*Your instructions*:
Please output every line of the entries below, reproducing each one verbatim.

Data extracted from a collection
"""

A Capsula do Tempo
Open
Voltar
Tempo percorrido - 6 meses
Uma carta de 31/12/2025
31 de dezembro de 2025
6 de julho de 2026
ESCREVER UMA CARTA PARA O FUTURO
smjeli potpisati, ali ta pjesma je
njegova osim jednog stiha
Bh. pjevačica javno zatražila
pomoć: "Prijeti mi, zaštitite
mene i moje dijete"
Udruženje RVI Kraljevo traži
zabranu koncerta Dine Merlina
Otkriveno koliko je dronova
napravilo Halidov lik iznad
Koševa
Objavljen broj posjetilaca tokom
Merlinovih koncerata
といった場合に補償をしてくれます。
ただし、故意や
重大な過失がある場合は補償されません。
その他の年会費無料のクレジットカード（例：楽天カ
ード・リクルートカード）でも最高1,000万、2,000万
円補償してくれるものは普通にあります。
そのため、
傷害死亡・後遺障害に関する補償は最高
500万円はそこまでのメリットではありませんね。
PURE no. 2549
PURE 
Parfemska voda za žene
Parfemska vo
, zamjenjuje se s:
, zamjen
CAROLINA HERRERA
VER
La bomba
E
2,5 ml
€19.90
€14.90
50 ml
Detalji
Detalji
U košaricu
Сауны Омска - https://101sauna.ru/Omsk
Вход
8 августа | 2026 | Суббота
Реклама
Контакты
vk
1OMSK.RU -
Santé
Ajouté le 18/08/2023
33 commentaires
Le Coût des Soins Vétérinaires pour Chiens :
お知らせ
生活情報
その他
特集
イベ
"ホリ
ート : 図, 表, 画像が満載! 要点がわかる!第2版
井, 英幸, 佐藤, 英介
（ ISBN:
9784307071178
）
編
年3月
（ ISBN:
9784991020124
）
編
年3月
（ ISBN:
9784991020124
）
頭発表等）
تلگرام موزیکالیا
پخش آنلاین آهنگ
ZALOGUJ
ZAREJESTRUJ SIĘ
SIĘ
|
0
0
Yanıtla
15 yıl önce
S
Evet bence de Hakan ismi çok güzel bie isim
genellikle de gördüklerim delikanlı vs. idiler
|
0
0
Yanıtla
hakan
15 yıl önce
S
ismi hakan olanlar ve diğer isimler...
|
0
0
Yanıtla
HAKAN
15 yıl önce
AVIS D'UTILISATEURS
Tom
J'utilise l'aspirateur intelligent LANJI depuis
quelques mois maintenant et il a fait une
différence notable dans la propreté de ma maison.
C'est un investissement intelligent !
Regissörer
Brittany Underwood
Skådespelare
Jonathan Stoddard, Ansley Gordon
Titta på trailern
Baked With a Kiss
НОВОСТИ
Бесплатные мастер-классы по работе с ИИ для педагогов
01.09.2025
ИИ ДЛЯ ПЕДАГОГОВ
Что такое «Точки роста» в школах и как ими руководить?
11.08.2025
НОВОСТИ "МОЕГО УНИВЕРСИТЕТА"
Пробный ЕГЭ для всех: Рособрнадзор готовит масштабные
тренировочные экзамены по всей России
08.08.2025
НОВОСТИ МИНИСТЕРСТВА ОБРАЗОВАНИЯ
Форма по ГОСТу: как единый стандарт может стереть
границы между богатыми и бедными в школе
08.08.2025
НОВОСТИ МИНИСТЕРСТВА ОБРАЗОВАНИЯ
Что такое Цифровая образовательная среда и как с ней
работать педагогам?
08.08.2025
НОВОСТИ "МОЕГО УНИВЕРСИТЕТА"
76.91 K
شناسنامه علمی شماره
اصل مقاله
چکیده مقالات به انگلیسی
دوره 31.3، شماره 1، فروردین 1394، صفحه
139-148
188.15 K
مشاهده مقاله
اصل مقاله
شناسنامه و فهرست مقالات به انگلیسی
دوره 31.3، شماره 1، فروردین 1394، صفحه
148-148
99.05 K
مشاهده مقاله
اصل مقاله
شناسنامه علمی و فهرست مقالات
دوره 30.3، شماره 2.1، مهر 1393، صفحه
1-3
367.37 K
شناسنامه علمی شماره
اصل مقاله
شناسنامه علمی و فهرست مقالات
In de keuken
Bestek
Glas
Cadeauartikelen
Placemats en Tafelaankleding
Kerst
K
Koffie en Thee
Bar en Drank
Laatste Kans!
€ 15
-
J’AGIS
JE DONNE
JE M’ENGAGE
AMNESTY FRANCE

"""

*Solution*:
A Capsula do Tempo
Open
Voltar
Tempo percorrido - 6 meses
Uma carta de 31/12/2025
31 de dezembro de 2025
6 de julho de 2026
ESCREVER UMA CARTA PARA O FUTURO
smjeli potpisati, ali ta pjesma je
njegova osim jednog stiha
Bh. pjevačica javno zatražila
pomoć: "Prijeti mi, zaštitite
mene i moje dijete"
Udruženje RVI Kraljevo traži
zabranu koncerta Dine Merlina
Otkriveno koliko je dronova
napravilo Halidov lik iznad
Koševa
Objavljen broj posjetilaca tokom
Merlinovih koncerata
といった場合に補償をしてくれます。
ただし、故意や
重大な過失がある場合は補償されません。
その他の年会費無料のクレジットカード（例：楽天カ
ード・リクルートカード）でも最高1,000万、2,000万
円補償してくれるものは普通にあります。
そのため、
傷害死亡・後遺障害に関する補償は最高
500万円はそこまでのメリットではありませんね。
PURE no. 2549
PURE 
Parfemska voda za žene
Parfemska vo
, zamjenjuje se s:
, zamjen
CAROLINA HERRERA
VER
La bomba
E
2,5 ml
€19.90
€14.90
50 ml
Detalji
Detalji
U košaricu
Сауны Омска - https://101sauna.ru/Omsk
Вход
8 августа | 2026 | Суббота
Реклама
Контакты
vk
1OMSK.RU -
Santé
Ajouté le 18/08/2023
33 commentaires
Le Coût des Soins Vétérinaires pour Chiens :
お知らせ
生活情報
その他
特集
イベ
"ホリ
ート : 図, 表, 画像が満載! 要点がわかる!第2版
井, 英幸, 佐藤, 英介
（ ISBN:
9784307071178
）
編
年3月
（ ISBN:
9784991020124
）
編
年3月
（ ISBN:
9784991020124
）
頭発表等）
تلگرام موزیکالیا
پخش آنلاین آهنگ
ZALOGUJ
ZAREJESTRUJ SIĘ
SIĘ
|
0
0
Yanıtla
15 yıl önce
S
Evet bence de Hakan ismi çok güzel bie isim
genellikle de gördüklerim delikanlı vs. idiler
|
0
0
Yanıtla
hakan
15 yıl önce
S
ismi hakan olanlar ve diğer isimler...
|
0
0
Yanıtla
HAKAN
15 yıl önce
AVIS D'UTILISATEURS
Tom
J'utilise l'aspirateur intelligent LANJI depuis
quelques mois maintenant et il a fait une
différence notable dans la propreté de ma maison.
C'est un investissement intelligent !
Regissörer
Brittany Underwood
Skådespelare
Jonathan Stoddard, Ansley Gordon
Titta på trailern
Baked With a Kiss
НОВОСТИ
Бесплатные мастер-классы по работе с ИИ для педагогов
01.09.2025
ИИ ДЛЯ ПЕДАГОГОВ
Что такое «Точки роста» в школах и как ими руководить?
11.08.2025
НОВОСТИ "МОЕГО УНИВЕРСИТЕТА"
Пробный ЕГЭ для всех: Рособрнадзор готовит масштабные
тренировочные экзамены по всей России
08.08.2025
НОВОСТИ МИНИСТЕРСТВА ОБРАЗОВАНИЯ
Форма по ГОСТу: как единый стандарт может стереть
границы между богатыми и бедными в школе
08.08.2025
НОВОСТИ МИНИСТЕРСТВА ОБРАЗОВАНИЯ
Что такое Цифровая образовательная среда и как с ней
работать педагогам?
08.08.2025
НОВОСТИ "МОЕГО УНИВЕРСИТЕТА"
76.91 K
شناسنامه علمی شماره
اصل مقاله
چکیده مقالات به انگلیسی
دوره 31.3، شماره 1، فروردین 1394، صفحه
139-148
188.15 K
مشاهده مقاله
اصل مقاله
شناسنامه و فهرست مقالات به انگلیسی
دوره 31.3، شماره 1، فروردین 1394، صفحه
148-148
99.05 K
مشاهده مقاله
اصل مقاله
شناسنامه علمی و فهرست مقالات
دوره 30.3، شماره 2.1، مهر 1393، صفحه
1-3
367.37 K
شناسنامه علمی شماره
اصل مقاله
شناسنامه علمی و فهرست مقالات
In de keuken
Bestek
Glas
Cadeauartikelen
Placemats en Tafelaankleding
Kerst
K
Koffie en Thee
Bar en Drank
Laatste Kans!
€ 15
-
J’AGIS
JE DONNE
JE M’ENGAGE
AMNESTY FRANCE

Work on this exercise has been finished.